Angling his head, he says, ‘What?’
I shake my head faintly. ‘When I didn’t like you, the fact that you were so hot played against you.’
He smirks. ‘You don’t say.’
Struggling to find the right words, I lean on my elbows. ‘If I was already angry at you for something you said or did, I’d look at you and just get angrier. Because it seemed so unfair to be given a face like that and use it for nothing but … egocentric causes. I’m guessing that’s not how it normally works for you – or I guess I should say, not normally how it works against you.’
His mouth pulls up on one side and he shakes his head once. ‘Uh, no. That’s usually not the case.’
‘People find themselves letting you have your way, because you’re so beautiful that they don’t want to deny you anything.’
‘I feel so cheap now.’
‘You shouldn’t. It’s not your fault you were born looking the way you look –’
He barks a laugh, hand across his mouth, weirdly self-conscious. ‘Thanks for the … sympathy?’
‘What I mean is, how you look just intensifies everything else about you, which didn’t work with me, because I was raised to weigh people’s actions, to rank them higher than their looks. Superficial people can be swayed by surface beauty alone. It’s basic human nature to like pretty things, after all.’
‘I’m not so sure I’m enjoying the turn of this conversation, to tell you the truth. I feel like I should go and rub some dirt on my face, or at least change into polyester plaid.’
I shake my head and try again. ‘When you showed up at Habitat with the cast of Mercy Killing, I’d already experienced, first hand, what it was like to be cared for by you. By the time I left that day, I knew what you’d done for Deb – and the knowledge of that beautiful part of you – the real you, apart from your looks – stunned me. But the combination of the compassion you were capable of and your physical beauty, right in front of me, was so overwhelming.’

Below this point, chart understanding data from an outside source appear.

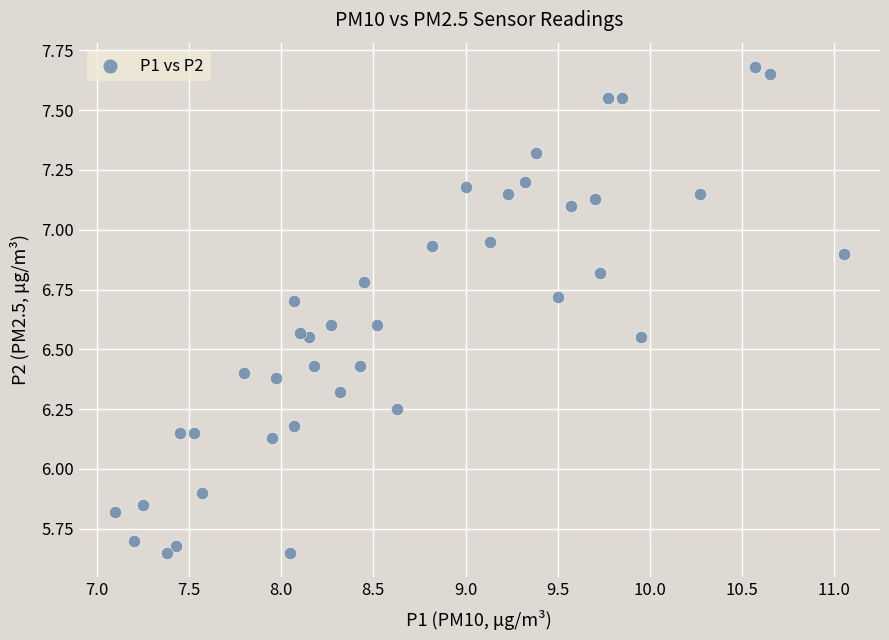

What is the range of X values (max minus min)?

4.0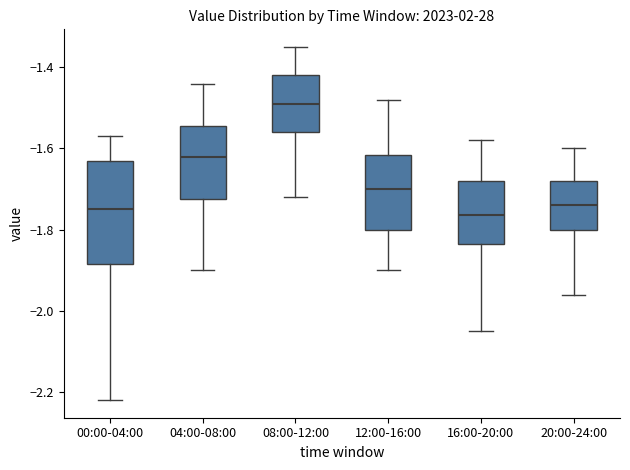

Where does the lower whisker of the box for 16:00-20:00 end on the y-axis? The values are not printed on the chart, so give them approximately, as read against the axis.

-2.04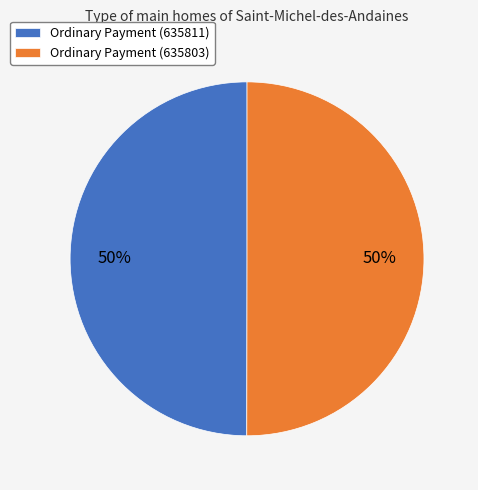

The Ordinary Payment (635811) slice represents 50% of the pie. True or false?

True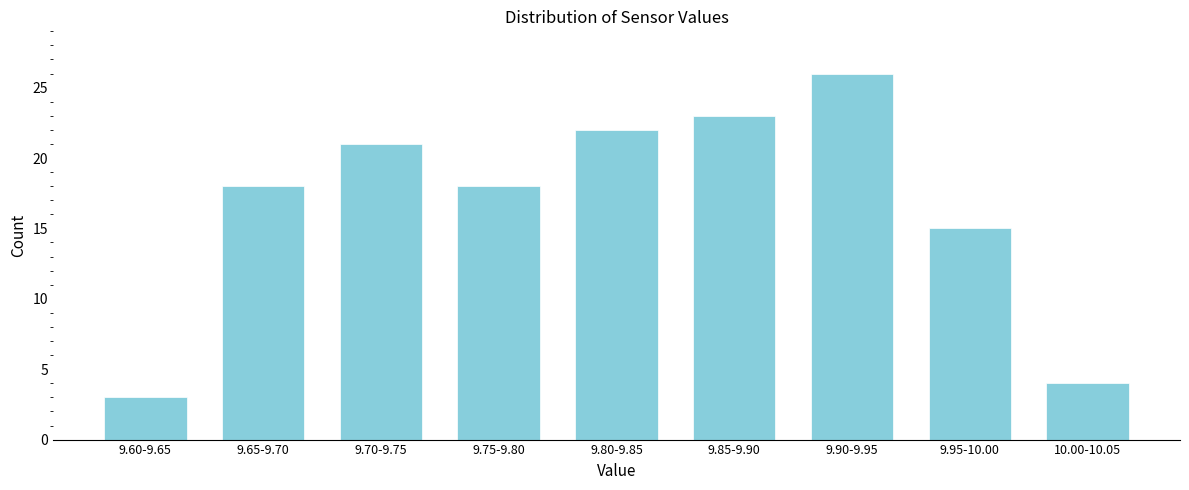

Reading left to right, transcribe all the data shown in this chart.

9.60-9.65=3	9.65-9.70=18	9.70-9.75=21	9.75-9.80=18	9.80-9.85=22	9.85-9.90=23	9.90-9.95=26	9.95-10.00=15	10.00-10.05=4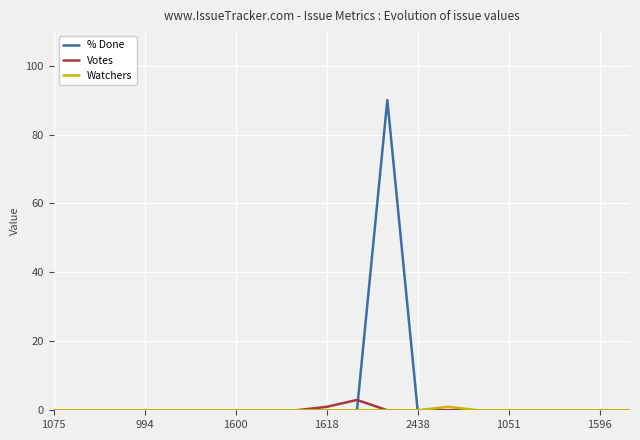

At how many categories does at least one series exceed 4?

1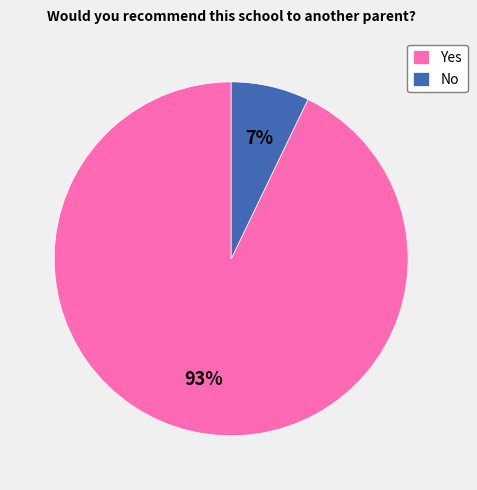

Is it true that No is 20% of the pie?

False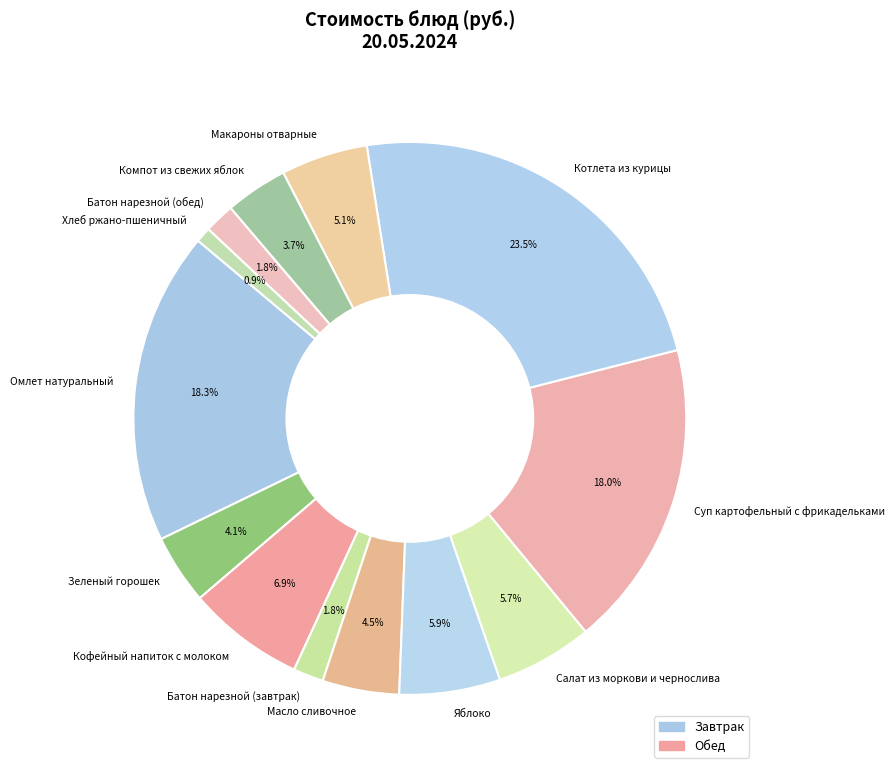

What is the smallest slice in the pie chart?

Хлеб ржано-пшеничный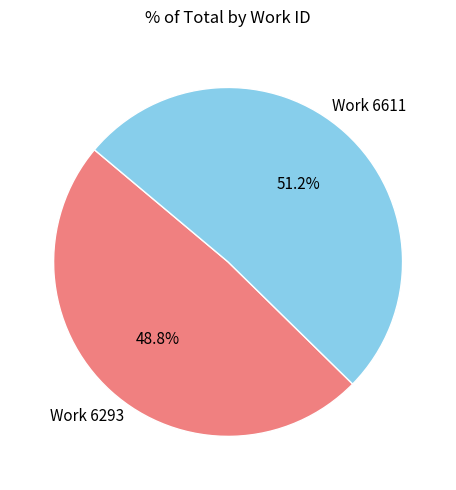

To the nearest percent, what is the average slice percentage?

50%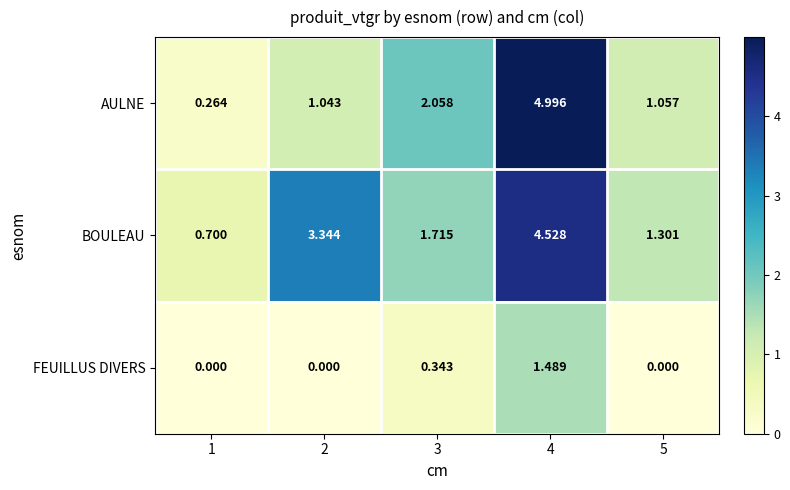

At 4, list the series in order from largest to smallest.

AULNE, BOULEAU, FEUILLUS DIVERS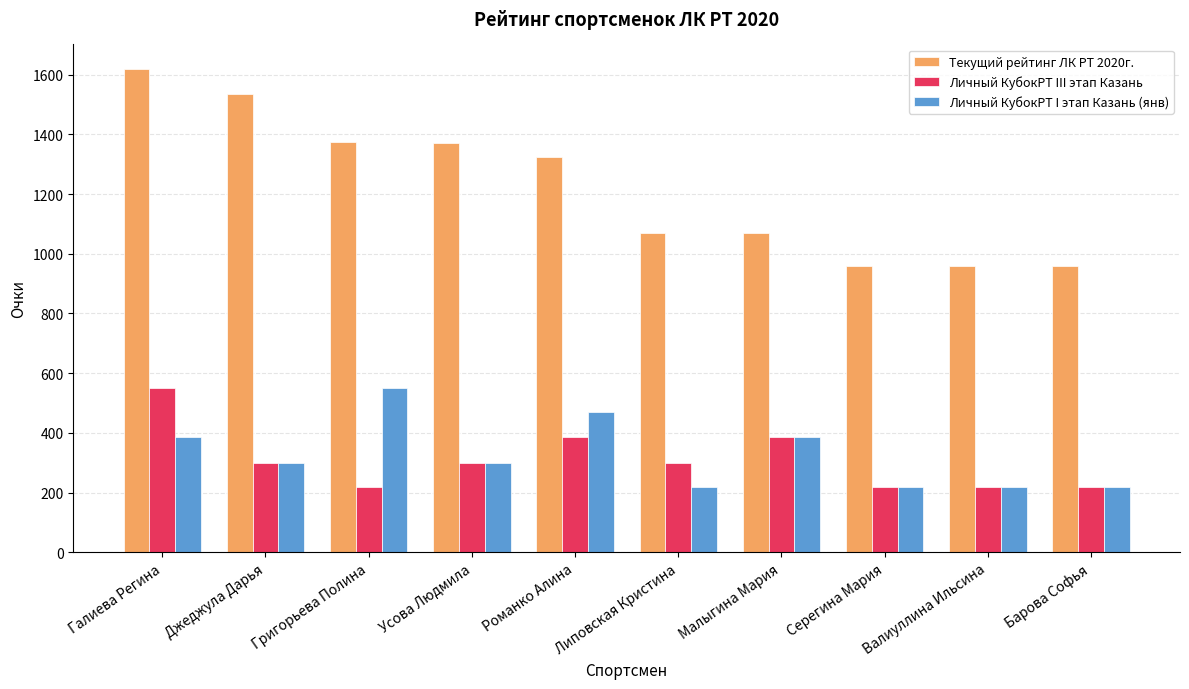

Which series has the largest range (max minus min)?

Текущий рейтинг ЛК РТ 2020г.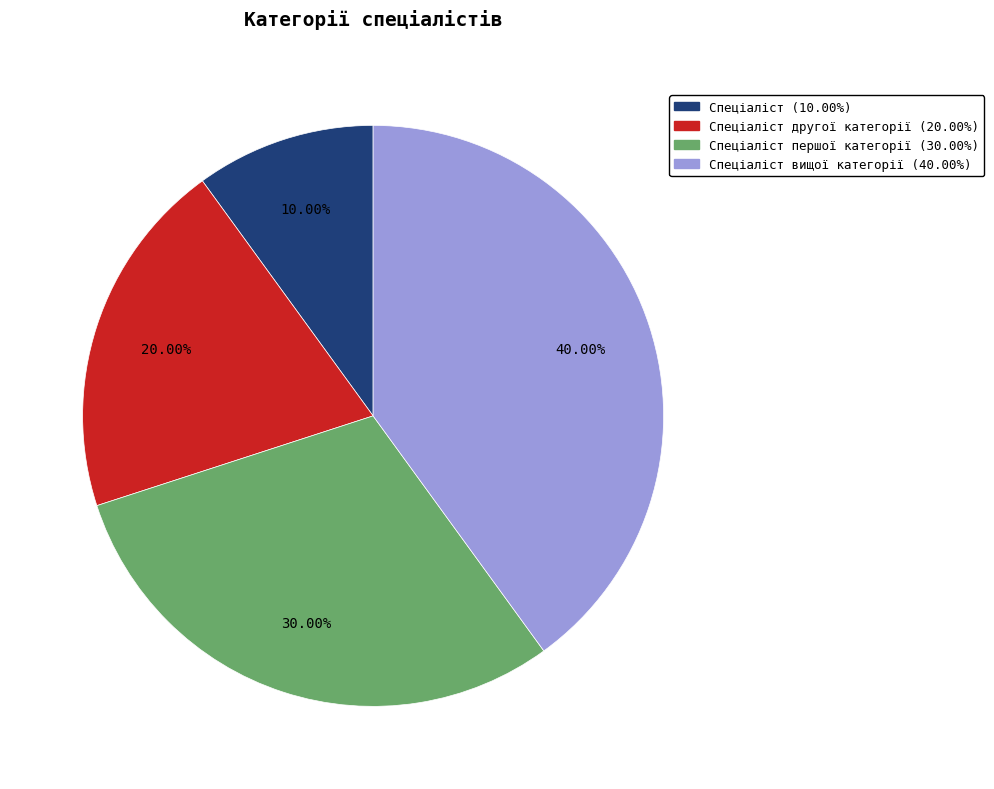

Is there any slice that represents more than half of the pie?

No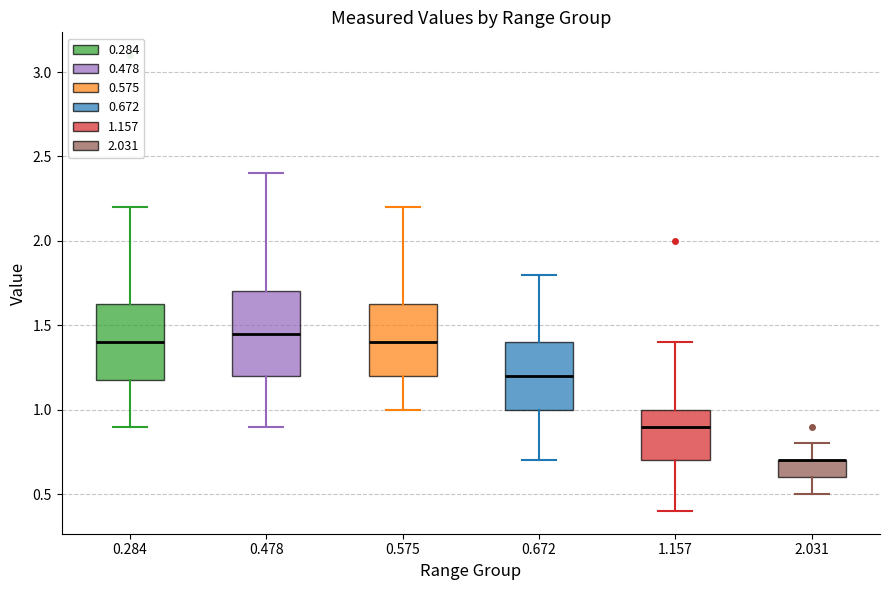

Reading left to right, transcribe this box plot: for each box, give where its median line is, the range the box spans, and where its two whiskers end, as read against the y-axis. The values are not printed on the chart, so give them approximately, as read against the axis.

0.284: median 1.40, box 1.20 to 1.65, whiskers 0.90 to 2.20
0.478: median 1.45, box 1.20 to 1.70, whiskers 0.90 to 2.40
0.575: median 1.40, box 1.20 to 1.65, whiskers 1.00 to 2.20
0.672: median 1.20, box 1.00 to 1.40, whiskers 0.70 to 1.80
1.157: median 0.90, box 0.70 to 1.00, whiskers 0.40 to 1.40
2.031: median 0.70 (drawn on the box's upper edge), box 0.60 to 0.70, whiskers 0.50 to 0.80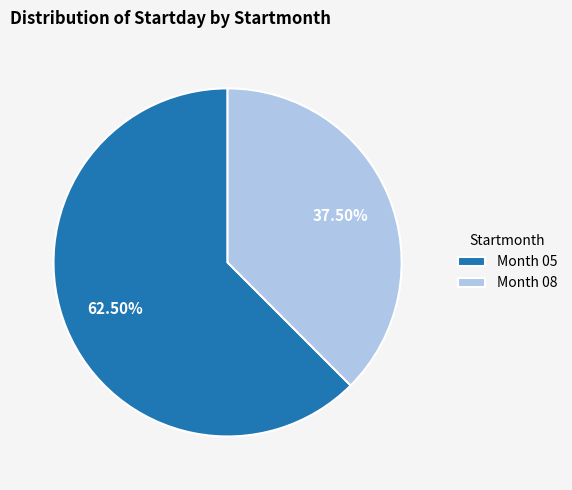

Approximately how many times larger is the value at Month 05 compared to Month 08?

1.7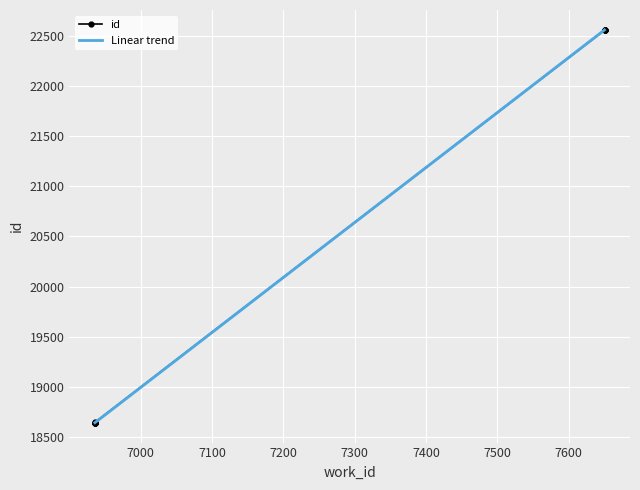

What is the minimum value shown in the chart?

18640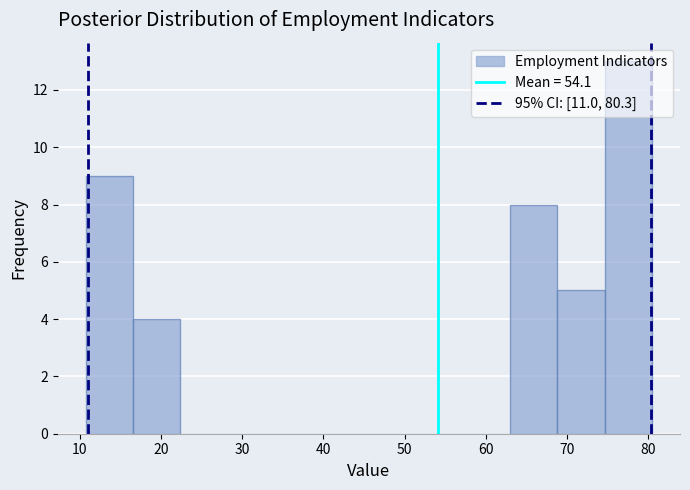

How tall is the bar that spans 63 to 69 on the x-axis? Neither the bar edges nor the heights are printed on the chart, so give them approximately, as read against the axes.

8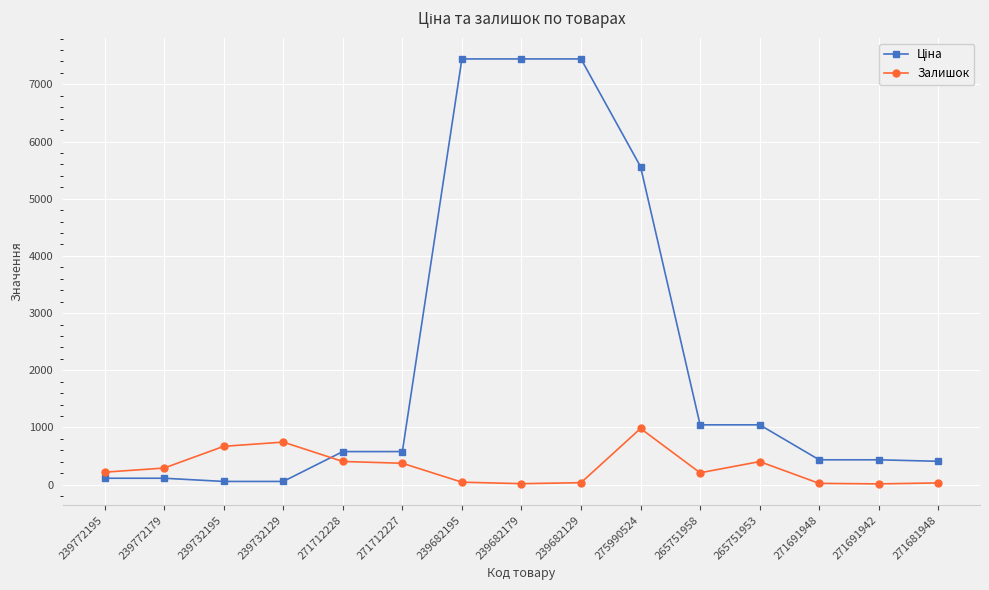

At how many categories does at least one series exceed 5893?

3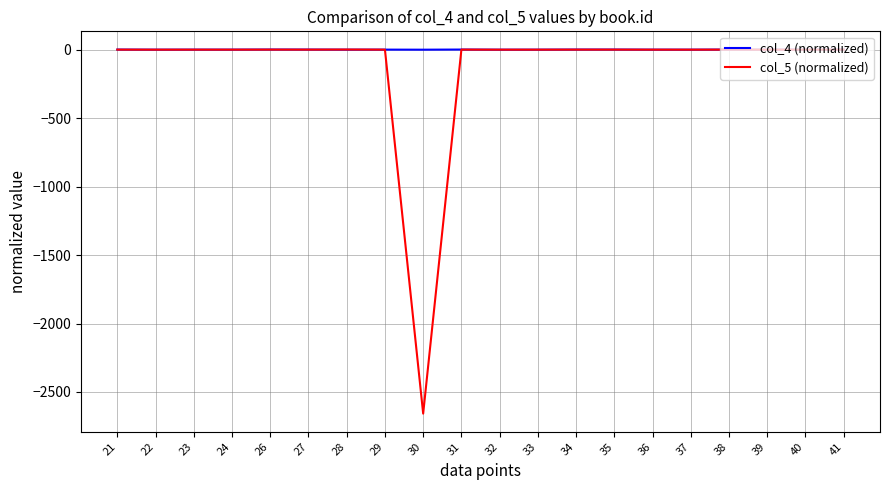

Rank the series by their average value, from highest to lowest.

col_4 (normalized), col_5 (normalized)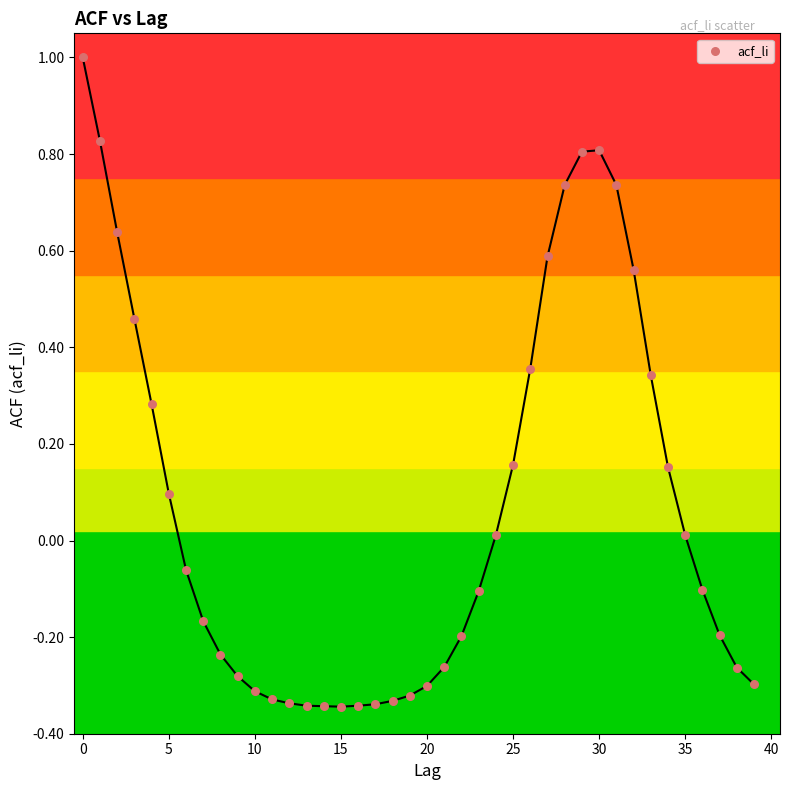

What is the range of Y values (max minus min)?

1.3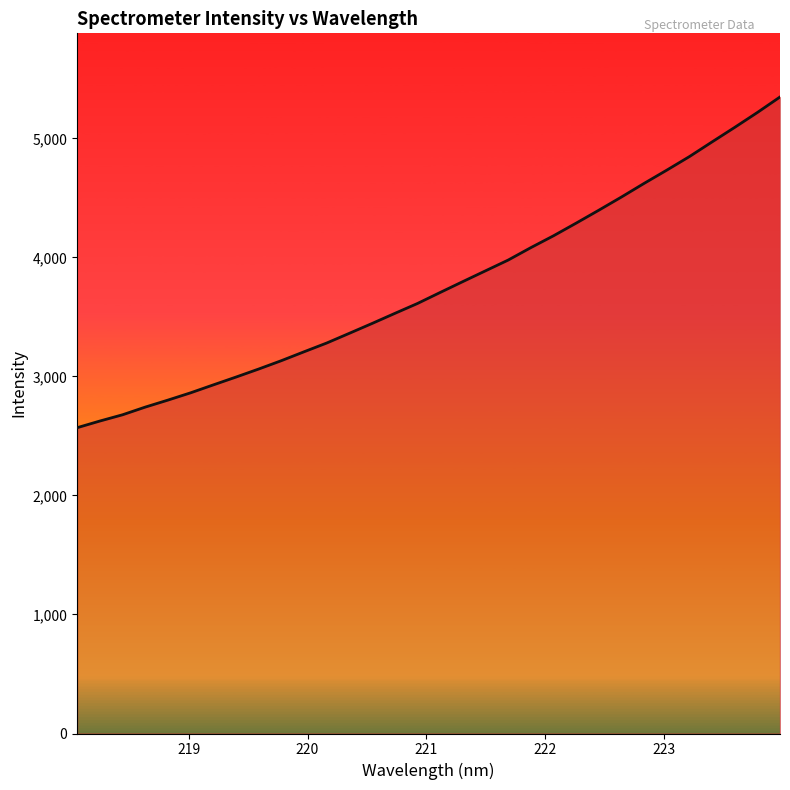

What is the maximum value shown in the chart?

5347.9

His mouth drops open just slightly, and his brows draw together just as disconcertedly. ‘Dori, I’m no angel –’
‘I know, and I don’t expect you to be. You know I like the, uh …’ I feel the blush creeping over my ears, and with my hair in a messy knot at the nape of my neck, I know that tell-tale signal is visible. My voice drops to the lowest possible level. ‘… The naughty side of you too.’
He takes my hand from the table between us and holds it loosely in his, splayed open, tracing loops on my palm with the tip of his thumb. ‘Is that why I was able to say a few words I’m not allowed to say in the daylight, when I whispered them to you last night?’ His voice is low and rough, dragging something deep inside me to the surface. He leans closer. ‘When I told you what I was going to do to you before I did it? When I told you what to do to me?’
My face floods with heat and memory. I had been beyond shocked to discover that those forbidden words – some of which he’s never spoken in front of me – made my body go liquid under his as he whispered them in the dark, his voice husky and demanding.
When he sat on the edge of my cramped bed this morning, stretching, his shoulder blades bore the evidence of my enthusiasm. And he seemed to have a bruise or two in curious spots. I was mortified.
‘I hurt you,’ I said miserably, tracing my fingers over the thin lines on his back.
He turned and flattened me against the bed in the space of one blink, his chest pressed to mine, his elbows bearing his weight. ‘If you ever apologize to me for doing,’ he closed his eyes and then flashed them open, ‘anything you did to me last night, I’ll have no choice but to punish you.’
‘Oh?’ I whispered, my imagination running rampant.
He smiled wolfishly. ‘In the heat of the moment, it appears we forgot to employ that scarf you were promising to produce. The next time you give me a few hours of your time, Dorcas Cantrell, I think we have a few new things to try.’
His soft laugh brings me back to the Starbucks. ‘I always feel like doing a quick fist-pump when I manage to say something that makes you blush well beyond the ears,’ he says.
‘Meanie.’
‘You know you love it.’
‘I’m a glutton for punishment, apparently.’ Another wave of pink descends after I realize I just used the word punishment, and he chuckles again.
Tapping a coffee stirrer on the table, he stares at it before sighing. ‘Dori, what you said about the “real” me – I’m trying to be a better human being, but I’m still the same guy. People can only change so much.’
My heart aches at the truth of those words, and how they apply to the thing I’m dreading most – losing him. But I know he’s referring to other, more personally important changes. ‘You underestimate yourself, Reid. As always. You have a good heart, and now your eyes are more open to other people, to suffering you can do something about. All you have to do is not close them again. I know, better than anyone, that everything isn’t fixable.’
Everything isn’t fixable, and miracles are only happy twists of fate. Fate can so easily twist in the opposite direction. I face that fact every time my sister looks right through me.
13
BROOKE
‘Brooke, where are you? I heard a rumour that you’re in Texas. Is that true?’ Janelle’s voice is a bit overly-screechy before my second cup of coffee. Truthfully, it’s screechy all the time. I love her, but Christ, when she’s worked up, her voice could pierce steel. I hold the phone a foot away from my ear, only bringing it close to speak.